28 MART, PAZARTESİ, 2016

Paspartu Tedirginliği

Gökçen Cabadan resimlerinde ve yerleştirmelerinde yüzlerce yıllık resim geleneğiyle oynuyor. İşlerinde kendi çocukluğundan izleri, nefretlerini ve çoğunlukla da arzularını yansıtıyor.

Paspartu Tedirginliği

Dokuz Eylül Üniversitesi Resim Bölümü'nden sonra Belçika Kraliyet Akademisi'nde eğitim alan Gökçen Cabadan dört yıl aradan sonra Öktem & Aykut galerisinde beşinci tek kişilik sergisini açmış oldu. Galerist (Progeria, 2008) ve Galeri NON (Black Box, 2009 ve Golem Scene, 2012) sergileriyle genç sanatçılar arasında pentüre olan ilgisiyle adını öne çıkaran Gökçen, uzun zamandır üretim yapıyor ancak solo sergi açmıyordu. Yakın zamanda Salt'ta (Her Tercih Diğer İhtimaller İçin Bir Dışlamadır) ve Kaos Gl (Gelecek Queer) sergilerinde işlerini görsek de sanatçı bir süredir öne çıkmamayı, kenarda durmayı seçmişti.

Gökçen Cabadan, İsimsiz, 2016, Tuval üzerine yağlı boya, 65x54 cm

Aslında Gökçen'in bu duruşu sanatından çok da farksız değil. Kadrajın ucuna kadar giden çocuklar, paspartunun içine sıkıştırılmış portreler, oval başta olmak üzere farklı şekillerde kullandığı çerçeveler sanatçının kendi sanatı başta olmak üzere sanata olan tedirginliğini yansıtır gibiydi. Bu tedirginlik aslında orta sınıfın tedirginliğinden ileri geliyor. Gökçen dışarıdan temiz, steril, hatta mutlu görünenlerle oynuyor. Bir röportajında kullandığı hazır manken fotoğrafları hakkında şunları söylemişti: "O imajlar da soğuklar. Hatta o soğukluklarını abarttıkça abartıyorum. O çocuk ve ergen fotoğrafları sevimliler, mutlular, onların güzel aileleri var, sorunları yok, üzüntü nedir bilmezler. Aynı zamanda o çocukları kişiliksizleştiriyorlar. Aslında vahşi olanı göstermek istiyorum. Kendi hikâyem için onları yeniden dönüştürüyorum. Bu durumda o sevimli şeyler negatif bir hâl alıyor."

★ ★ ★

• [Görevin Amacı]:
Sergi yazısının "28 MART, PAZARTESİ, 2016" ifadesinden "da arzularını yansıtıyor." ifadesine kadarki bölümünü, "yüzlerce yıllık" yerine "köklü" koyarak yeniden yazın.

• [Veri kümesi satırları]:

★ ★ ★

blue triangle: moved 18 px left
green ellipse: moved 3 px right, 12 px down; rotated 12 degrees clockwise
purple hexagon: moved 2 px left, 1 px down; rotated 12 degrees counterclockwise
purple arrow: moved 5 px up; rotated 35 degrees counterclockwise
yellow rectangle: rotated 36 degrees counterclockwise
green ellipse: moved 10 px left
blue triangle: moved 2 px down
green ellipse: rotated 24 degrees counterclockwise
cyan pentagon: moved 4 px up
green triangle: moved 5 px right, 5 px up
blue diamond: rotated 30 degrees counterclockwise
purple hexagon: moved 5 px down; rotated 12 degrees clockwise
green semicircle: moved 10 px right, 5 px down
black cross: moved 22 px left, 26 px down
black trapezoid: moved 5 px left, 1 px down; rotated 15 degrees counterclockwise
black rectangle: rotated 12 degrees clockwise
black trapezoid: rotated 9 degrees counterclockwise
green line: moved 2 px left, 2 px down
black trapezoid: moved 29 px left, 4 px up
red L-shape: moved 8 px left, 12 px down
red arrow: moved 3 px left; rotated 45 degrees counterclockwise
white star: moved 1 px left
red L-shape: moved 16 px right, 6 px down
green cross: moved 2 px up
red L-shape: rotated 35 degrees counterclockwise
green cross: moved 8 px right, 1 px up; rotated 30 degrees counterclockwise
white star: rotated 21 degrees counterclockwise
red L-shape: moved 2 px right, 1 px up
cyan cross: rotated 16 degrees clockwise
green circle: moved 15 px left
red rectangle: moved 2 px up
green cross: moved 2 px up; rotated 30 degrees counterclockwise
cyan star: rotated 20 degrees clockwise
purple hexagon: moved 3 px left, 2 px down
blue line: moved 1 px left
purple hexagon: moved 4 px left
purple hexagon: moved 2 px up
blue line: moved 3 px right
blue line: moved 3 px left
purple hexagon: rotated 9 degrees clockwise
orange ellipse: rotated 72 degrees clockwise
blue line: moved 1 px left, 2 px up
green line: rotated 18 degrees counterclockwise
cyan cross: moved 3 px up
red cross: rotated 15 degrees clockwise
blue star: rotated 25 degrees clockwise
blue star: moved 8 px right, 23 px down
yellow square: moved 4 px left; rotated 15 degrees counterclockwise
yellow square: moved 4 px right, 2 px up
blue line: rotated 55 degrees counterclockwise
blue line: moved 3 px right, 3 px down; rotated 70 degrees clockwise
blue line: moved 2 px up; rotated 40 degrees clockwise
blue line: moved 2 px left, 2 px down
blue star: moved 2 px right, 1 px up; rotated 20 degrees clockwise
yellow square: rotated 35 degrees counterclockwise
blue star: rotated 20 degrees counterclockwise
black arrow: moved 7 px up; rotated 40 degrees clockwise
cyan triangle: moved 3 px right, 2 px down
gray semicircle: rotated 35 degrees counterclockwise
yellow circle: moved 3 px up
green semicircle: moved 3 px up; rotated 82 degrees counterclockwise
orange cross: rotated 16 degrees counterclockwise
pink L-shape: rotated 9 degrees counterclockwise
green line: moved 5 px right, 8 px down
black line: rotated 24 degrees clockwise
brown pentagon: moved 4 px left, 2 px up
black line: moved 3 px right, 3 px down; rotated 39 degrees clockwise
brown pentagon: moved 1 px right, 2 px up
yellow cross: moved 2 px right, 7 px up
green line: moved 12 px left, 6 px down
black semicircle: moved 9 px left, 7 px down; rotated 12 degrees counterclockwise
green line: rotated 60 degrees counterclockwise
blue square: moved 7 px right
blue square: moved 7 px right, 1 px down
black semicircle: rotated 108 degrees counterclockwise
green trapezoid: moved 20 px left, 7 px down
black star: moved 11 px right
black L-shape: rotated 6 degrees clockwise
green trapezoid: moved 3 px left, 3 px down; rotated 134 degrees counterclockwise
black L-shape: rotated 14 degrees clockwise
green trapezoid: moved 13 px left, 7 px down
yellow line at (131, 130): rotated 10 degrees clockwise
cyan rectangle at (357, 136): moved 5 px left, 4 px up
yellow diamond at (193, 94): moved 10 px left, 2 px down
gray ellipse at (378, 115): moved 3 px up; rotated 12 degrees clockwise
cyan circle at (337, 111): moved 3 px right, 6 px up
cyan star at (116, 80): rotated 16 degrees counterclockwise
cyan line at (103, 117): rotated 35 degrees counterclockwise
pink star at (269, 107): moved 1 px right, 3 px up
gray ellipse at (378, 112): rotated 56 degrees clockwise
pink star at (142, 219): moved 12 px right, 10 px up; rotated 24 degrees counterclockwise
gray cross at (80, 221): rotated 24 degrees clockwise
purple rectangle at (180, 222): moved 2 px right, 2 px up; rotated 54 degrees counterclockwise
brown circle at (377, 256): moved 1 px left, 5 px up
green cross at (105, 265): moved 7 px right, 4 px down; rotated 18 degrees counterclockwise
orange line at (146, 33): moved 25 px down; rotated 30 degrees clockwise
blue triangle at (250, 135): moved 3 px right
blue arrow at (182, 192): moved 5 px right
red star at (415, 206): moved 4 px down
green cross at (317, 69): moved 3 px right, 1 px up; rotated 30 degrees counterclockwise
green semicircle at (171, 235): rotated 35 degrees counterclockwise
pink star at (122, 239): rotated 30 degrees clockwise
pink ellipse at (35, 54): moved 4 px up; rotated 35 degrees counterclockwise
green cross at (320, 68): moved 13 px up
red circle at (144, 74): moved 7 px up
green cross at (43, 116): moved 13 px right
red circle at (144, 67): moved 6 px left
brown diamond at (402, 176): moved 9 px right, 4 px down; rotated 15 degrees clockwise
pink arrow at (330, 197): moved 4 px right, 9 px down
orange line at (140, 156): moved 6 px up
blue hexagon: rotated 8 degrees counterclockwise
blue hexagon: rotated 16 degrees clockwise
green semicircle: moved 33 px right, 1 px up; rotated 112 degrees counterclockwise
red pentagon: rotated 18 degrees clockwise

★ ★ ★

• [Alıştırmanın Yanıtı]:
28 MART, PAZARTESİ, 2016

Paspartu Tedirginliği

Gökçen Cabadan resimlerinde ve yerleştirmelerinde köklü resim geleneğiyle oynuyor. İşlerinde kendi çocukluğundan izleri, nefretlerini ve çoğunlukla da arzularını yansıtıyor.